Hawaiian biodiversity began declining before humans arrived

The scarlet honeycreeper is one of several honeycreeper species found on the Hawaiian Islands. Today, however, there are fewer honeycreeper species than there were several million years ago. Photo by Nate Yuen/UC-Berkeley

March 17 (UPI) — New research suggests plant and animal diversity has been on the decline on all Hawaiian Islands, except for the Big Island, for several million years.

Researchers measured the decline using a new biodiversity analysis method. Scientists traced the history of diversity of 14 different groups of birds, insects, spiders and plants.

“It is increasingly appreciated that the biota of any particular place is a dynamic, ever-changing association of species,” University of California, Berkeley graduate student Jun Ying Lim said in a news release. “The beauty of islands like Hawaii is that their geologic setting provides multiple temporal snapshots, and in so doing provides us a window to understanding the processes that have shaped its assembly though time.”

The results, detailed in the journal Nature, suggest the shrinking sizes of the Hawaiian Islands put pressure on resident species.

“On the older islands, Kauai, Oahu and the four islands that were once parts of a bigger island called Maui Nui, it looks like most groups are now in long-term evolutionary decline,” said Charles Marshall, a professor of integrative biology at Berkeley. “The older islands were all much larger than they are now, and it looks like the flora and fauna filled up the ecological space fast enough that once the islands began to contract the crowding generated drove species to extinction.”

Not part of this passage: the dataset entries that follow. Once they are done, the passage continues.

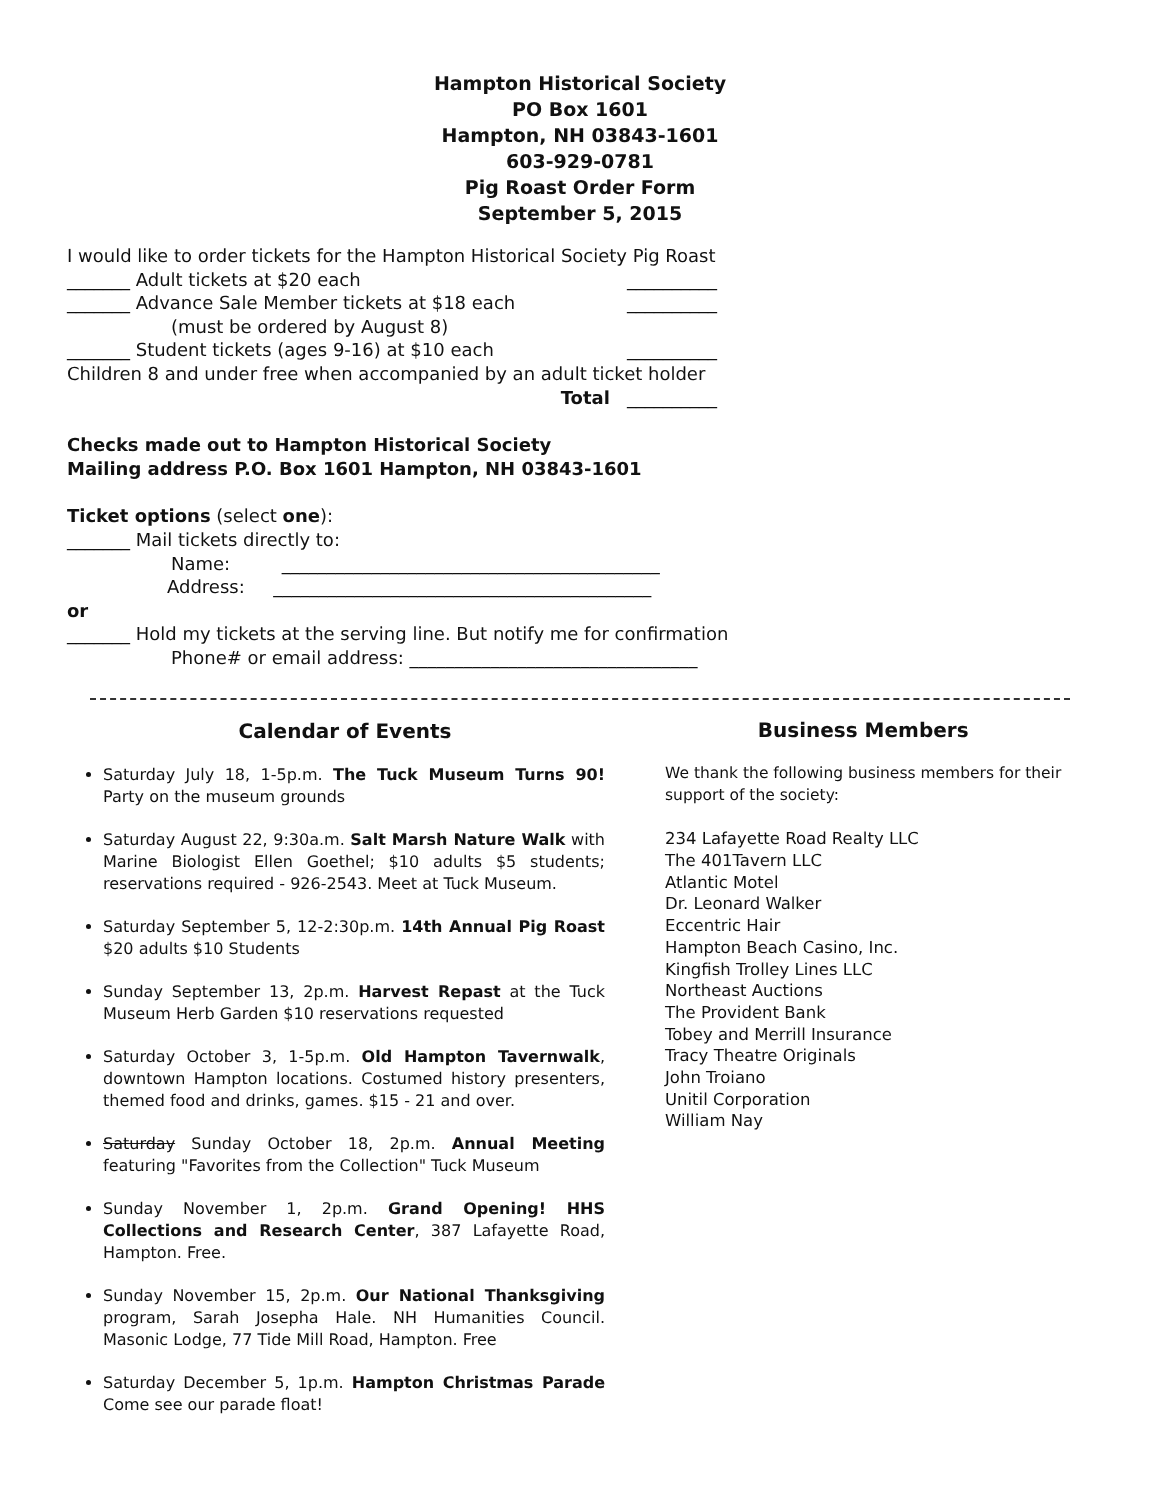Hampton Historical Society
PO Box 1601
Hampton, NH 03843-1601
603-929-0781
Pig Roast Order Form
September 5, 2015
I would like to order tickets for the Hampton Historical Society Pig Roast
_______ Adult tickets at $20 each __________
_______ Advance Sale Member tickets at $18 each __________
(must be ordered by August 8)
_______ Student tickets (ages 9-16) at $10 each __________
Children 8 and under free when accompanied by an adult ticket holder
Total __________
Checks made out to Hampton Historical Society
Mailing address P.O. Box 1601 Hampton, NH 03843-1601
Ticket options (select one):
_______ Mail tickets directly to:
Name: __________________________________________
Address: __________________________________________
or
_______ Hold my tickets at the serving line. But notify me for confirmation
Phone# or email address: ________________________________
Calendar of Events
Saturday July 18, 1-5p.m. The Tuck Museum Turns 90! Party on the museum grounds
Saturday August 22, 9:30a.m. Salt Marsh Nature Walk with Marine Biologist Ellen Goethel; $10 adults $5 students; reservations required - 926-2543. Meet at Tuck Museum.
Saturday September 5, 12-2:30p.m. 14th Annual Pig Roast $20 adults $10 Students
Sunday September 13, 2p.m. Harvest Repast at the Tuck Museum Herb Garden $10 reservations requested
Saturday October 3, 1-5p.m. Old Hampton Tavernwalk, downtown Hampton locations. Costumed history presenters, themed food and drinks, games. $15 - 21 and over.
Saturday Sunday October 18, 2p.m. Annual Meeting featuring "Favorites from the Collection" Tuck Museum
Sunday November 1, 2p.m. Grand Opening! HHS Collections and Research Center, 387 Lafayette Road, Hampton. Free.
Sunday November 15, 2p.m. Our National Thanksgiving program, Sarah Josepha Hale. NH Humanities Council. Masonic Lodge, 77 Tide Mill Road, Hampton. Free
Saturday December 5, 1p.m. Hampton Christmas Parade Come see our parade float!
Business Members
We thank the following business members for their
support of the society:
234 Lafayette Road Realty LLC
The 401Tavern LLC
Atlantic Motel
Dr. Leonard Walker
Eccentric Hair
Hampton Beach Casino, Inc.
Kingfish Trolley Lines LLC
Northeast Auctions
The Provident Bank
Tobey and Merrill Insurance
Tracy Theatre Originals
John Troiano
Unitil Corporation
William Nay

The new research suggests, in contrast the assertions of some scientists, biodiversity on most of the Hawaiian Islands peaked a long time ago.

Scientists have previously hypothesized biodiversity tips into decline when ecological resources become taxed and habitats become overcrowded. The newly retraced history of diversity on the Hawaiian Islands confirmed the hypothesis.

“With a quantitative measure of changing carrying capacity from the geologic record, Jun and I have been able to invert the process and infer the diversity trajectories for Hawaii, discovering on the way that none of the Hawaiian groups are at dynamic equilibrium,” Marshall wrote in a blog post.